##### DOCUMENT EXCERPT

MailScanner causing server to crash

Mon Jan 6 02:09:35 GMT 2003

we use DAC960 hardware adn have seen similar things.  Usually form
pushing scsi limits(e.g. to long of cable, improper cable, and etc).
The drives are fine and are logged in /var/log/messages along with
dmesg.  You can control the drives with /proc/rd/c0/user_command (where
c0 stands for controller 0).  You can see what is going on with
/proc/rd/c0/current_status.

I have a script that dumps the status to a port and a little visual c
program that our helpdesk uses to monitor the status of the raid(since
converted to VB).  Even wrote a mon script at one point to parse the
output and notify me of a failed drive, and planning on writing a nagios
module for it(however this is low priority since I quite building things
that pushed the scsi limits drives don't fail).  Once notified, you can
echo "make-online channel:ID" > /proc/rd/c0/user_command  replacing
channel and ID with the correct channel and ID of the drive that is
dead.

If you boot off the raid and loose 2 drives (or as I often see a
channel) you will have a kernel panic.  If your mounting /var/spool/mail
on the raid then you will find your machine almost hangs just b/c of the
amount of processing going on trying to find where to put mail on a busy
server.

Hope this help, and if you have any questions please feel free to
contact me directly.

--rat

On Sun, 2003-01-05 at 18:12, Nick Phillips wrote:
> On Monday, January 6, 2003, at 01:34  pm, Jim Levie wrote:
>
> > MailScanner bangs on the disk quite a bit as compared to just
> > sendmail/procmail. My suspicion is that the fault is associated with
> > the
> > disk subsystem activity.
>
> Are you getting log messages from the DAC960 driver at all? You might
> want to check
> that by, say, fiddling with the control files in /proc (sorry, can't
> remember which ones) to manually take a drive offline and see whether
> it gets logged.
>
> It's just that I've seen problems with a DAC960 before where there were
> communication errors between the controller and the drives (introduced
> by the drive bay's backplane, IIRC), which caused the drives to be
> marked as bad by the controller, one after the other.
>
> Once they were all down, kernel panic followed, IIRC.
>
> What type of server is it (brand, model etc.)?
>
>
>
> Cheers,
>
>
> Nick

##########
##### GIVEN DATA

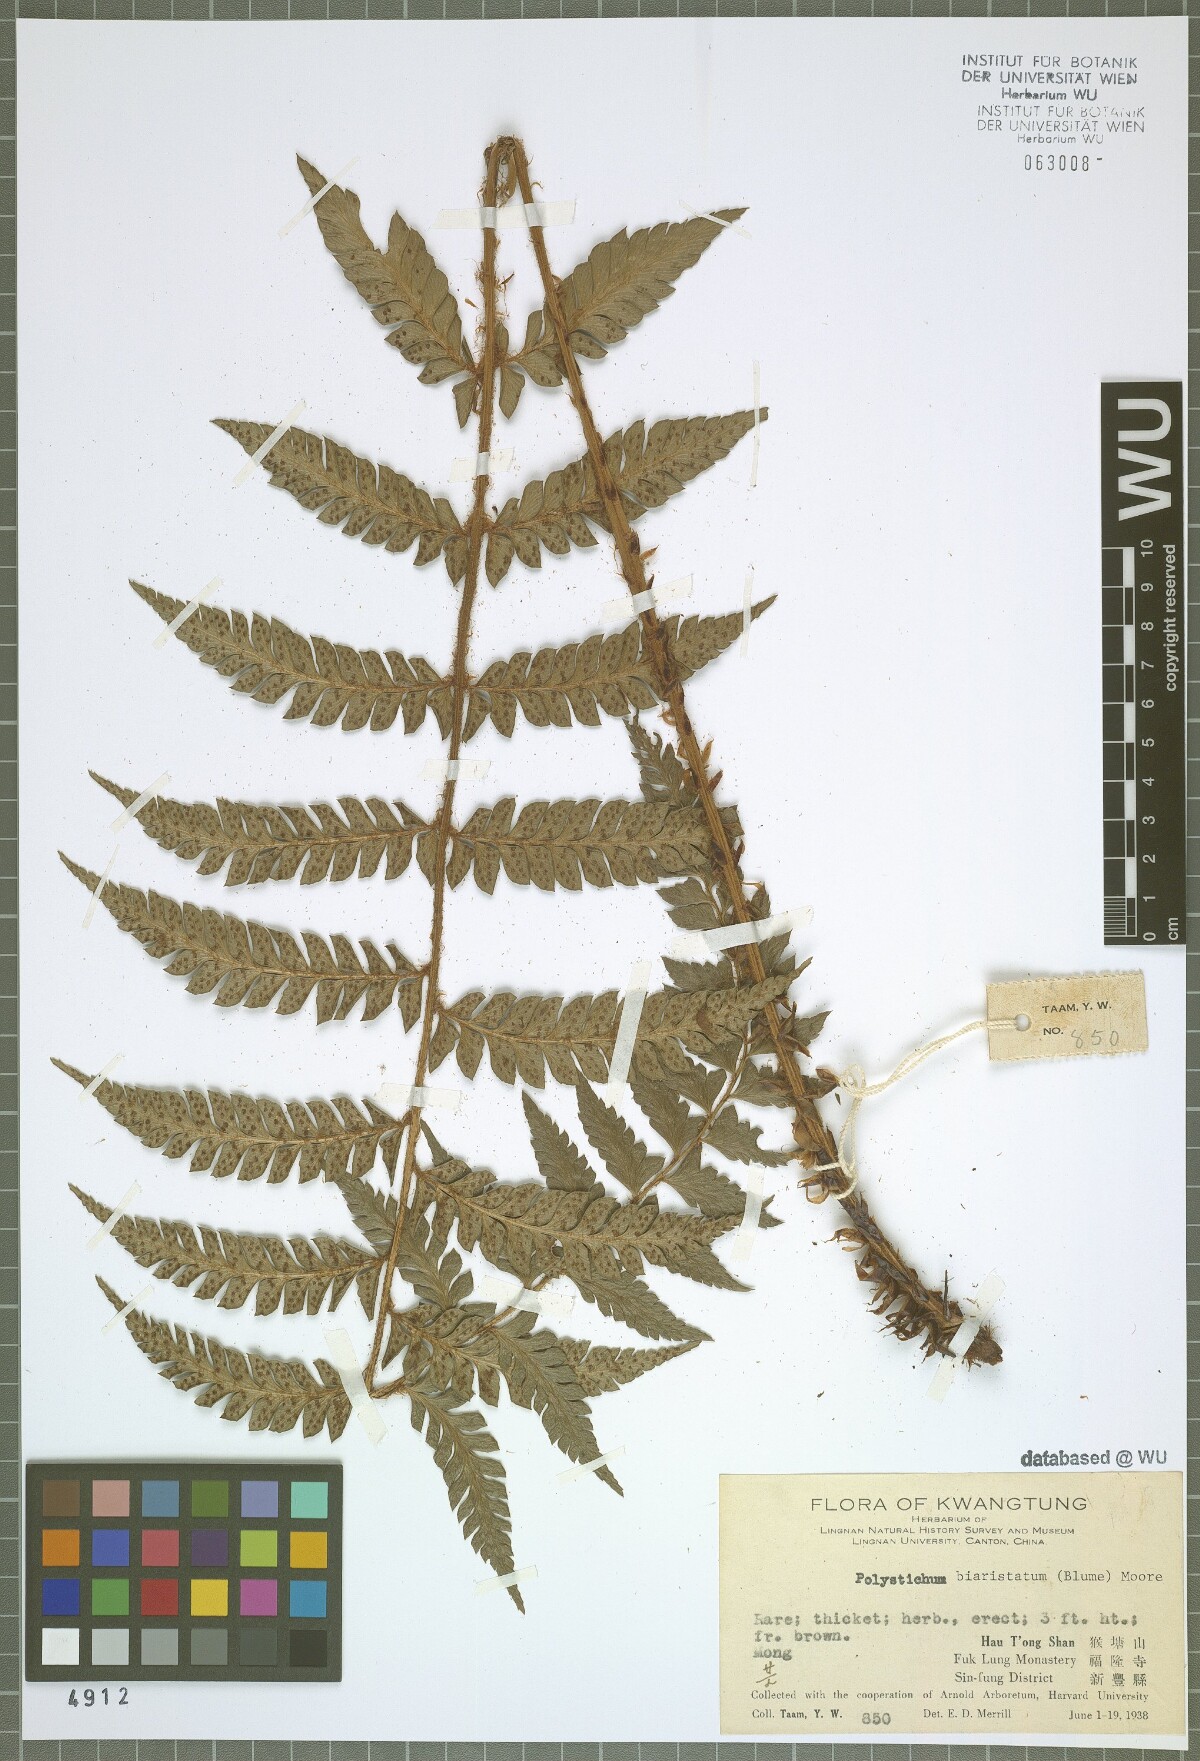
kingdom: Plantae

##########

* YOUR TASK *
Update the passage of the MailScanner crash thread that opens with the words "MailScanner causing server" and closes with "cable, and etc).", writing "AcceleRAID" in place of each "DAC960".

* RESULT OF THE TASK *
MailScanner causing server to crash

Mon Jan 6 02:09:35 GMT 2003

we use AcceleRAID hardware adn have seen similar things.  Usually form
pushing scsi limits(e.g. to long of cable, improper cable, and etc).